EXERCISE:
Word for word, write out all of the entries that follow.

Stored data entries:
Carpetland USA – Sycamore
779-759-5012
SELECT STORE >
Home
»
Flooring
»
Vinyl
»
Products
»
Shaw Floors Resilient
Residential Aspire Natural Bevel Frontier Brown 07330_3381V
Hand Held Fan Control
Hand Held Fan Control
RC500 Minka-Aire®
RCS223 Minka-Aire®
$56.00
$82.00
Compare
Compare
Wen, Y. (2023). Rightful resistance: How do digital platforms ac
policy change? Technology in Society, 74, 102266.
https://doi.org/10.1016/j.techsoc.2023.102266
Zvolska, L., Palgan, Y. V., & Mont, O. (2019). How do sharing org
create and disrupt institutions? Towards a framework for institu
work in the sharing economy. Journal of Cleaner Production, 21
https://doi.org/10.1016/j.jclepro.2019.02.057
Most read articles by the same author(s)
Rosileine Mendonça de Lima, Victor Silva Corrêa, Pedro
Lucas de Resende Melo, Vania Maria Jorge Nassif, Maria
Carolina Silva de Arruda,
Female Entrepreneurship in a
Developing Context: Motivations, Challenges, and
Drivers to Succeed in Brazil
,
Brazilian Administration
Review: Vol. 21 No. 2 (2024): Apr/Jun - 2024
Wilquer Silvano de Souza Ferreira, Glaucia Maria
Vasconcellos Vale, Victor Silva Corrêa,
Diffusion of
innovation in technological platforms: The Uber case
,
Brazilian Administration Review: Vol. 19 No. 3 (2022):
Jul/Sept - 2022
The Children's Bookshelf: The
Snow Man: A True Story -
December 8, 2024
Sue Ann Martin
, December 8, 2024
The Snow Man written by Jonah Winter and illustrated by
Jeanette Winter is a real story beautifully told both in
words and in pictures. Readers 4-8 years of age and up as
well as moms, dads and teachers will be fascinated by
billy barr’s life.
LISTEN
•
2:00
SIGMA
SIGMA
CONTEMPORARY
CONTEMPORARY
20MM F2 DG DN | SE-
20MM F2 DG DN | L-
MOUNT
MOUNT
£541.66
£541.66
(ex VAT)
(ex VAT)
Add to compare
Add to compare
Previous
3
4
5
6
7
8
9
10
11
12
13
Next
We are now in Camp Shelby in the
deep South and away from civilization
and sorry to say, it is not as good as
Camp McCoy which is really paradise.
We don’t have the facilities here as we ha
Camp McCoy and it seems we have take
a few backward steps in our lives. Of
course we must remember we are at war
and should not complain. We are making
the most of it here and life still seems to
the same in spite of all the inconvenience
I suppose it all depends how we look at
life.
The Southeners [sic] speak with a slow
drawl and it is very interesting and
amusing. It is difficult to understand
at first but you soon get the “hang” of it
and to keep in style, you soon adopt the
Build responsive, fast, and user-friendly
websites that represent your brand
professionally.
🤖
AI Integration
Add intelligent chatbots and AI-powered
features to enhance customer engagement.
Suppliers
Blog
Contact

WRITTEN RESPONSE:
Carpetland USA – Sycamore
779-759-5012
SELECT STORE >
Home
»
Flooring
»
Vinyl
»
Products
»
Shaw Floors Resilient
Residential Aspire Natural Bevel Frontier Brown 07330_3381V
Hand Held Fan Control
Hand Held Fan Control
RC500 Minka-Aire®
RCS223 Minka-Aire®
$56.00
$82.00
Compare
Compare
Wen, Y. (2023). Rightful resistance: How do digital platforms ac
policy change? Technology in Society, 74, 102266.
https://doi.org/10.1016/j.techsoc.2023.102266
Zvolska, L., Palgan, Y. V., & Mont, O. (2019). How do sharing org
create and disrupt institutions? Towards a framework for institu
work in the sharing economy. Journal of Cleaner Production, 21
https://doi.org/10.1016/j.jclepro.2019.02.057
Most read articles by the same author(s)
Rosileine Mendonça de Lima, Victor Silva Corrêa, Pedro
Lucas de Resende Melo, Vania Maria Jorge Nassif, Maria
Carolina Silva de Arruda,
Female Entrepreneurship in a
Developing Context: Motivations, Challenges, and
Drivers to Succeed in Brazil
,
Brazilian Administration
Review: Vol. 21 No. 2 (2024): Apr/Jun - 2024
Wilquer Silvano de Souza Ferreira, Glaucia Maria
Vasconcellos Vale, Victor Silva Corrêa,
Diffusion of
innovation in technological platforms: The Uber case
,
Brazilian Administration Review: Vol. 19 No. 3 (2022):
Jul/Sept - 2022
The Children's Bookshelf: The
Snow Man: A True Story -
December 8, 2024
Sue Ann Martin
, December 8, 2024
The Snow Man written by Jonah Winter and illustrated by
Jeanette Winter is a real story beautifully told both in
words and in pictures. Readers 4-8 years of age and up as
well as moms, dads and teachers will be fascinated by
billy barr’s life.
LISTEN
•
2:00
SIGMA
SIGMA
CONTEMPORARY
CONTEMPORARY
20MM F2 DG DN | SE-
20MM F2 DG DN | L-
MOUNT
MOUNT
£541.66
£541.66
(ex VAT)
(ex VAT)
Add to compare
Add to compare
Previous
3
4
5
6
7
8
9
10
11
12
13
Next
We are now in Camp Shelby in the
deep South and away from civilization
and sorry to say, it is not as good as
Camp McCoy which is really paradise.
We don’t have the facilities here as we ha
Camp McCoy and it seems we have take
a few backward steps in our lives. Of
course we must remember we are at war
and should not complain. We are making
the most of it here and life still seems to
the same in spite of all the inconvenience
I suppose it all depends how we look at
life.
The Southeners [sic] speak with a slow
drawl and it is very interesting and
amusing. It is difficult to understand
at first but you soon get the “hang” of it
and to keep in style, you soon adopt the
Build responsive, fast, and user-friendly
websites that represent your brand
professionally.
🤖
AI Integration
Add intelligent chatbots and AI-powered
features to enhance customer engagement.
Suppliers
Blog
Contact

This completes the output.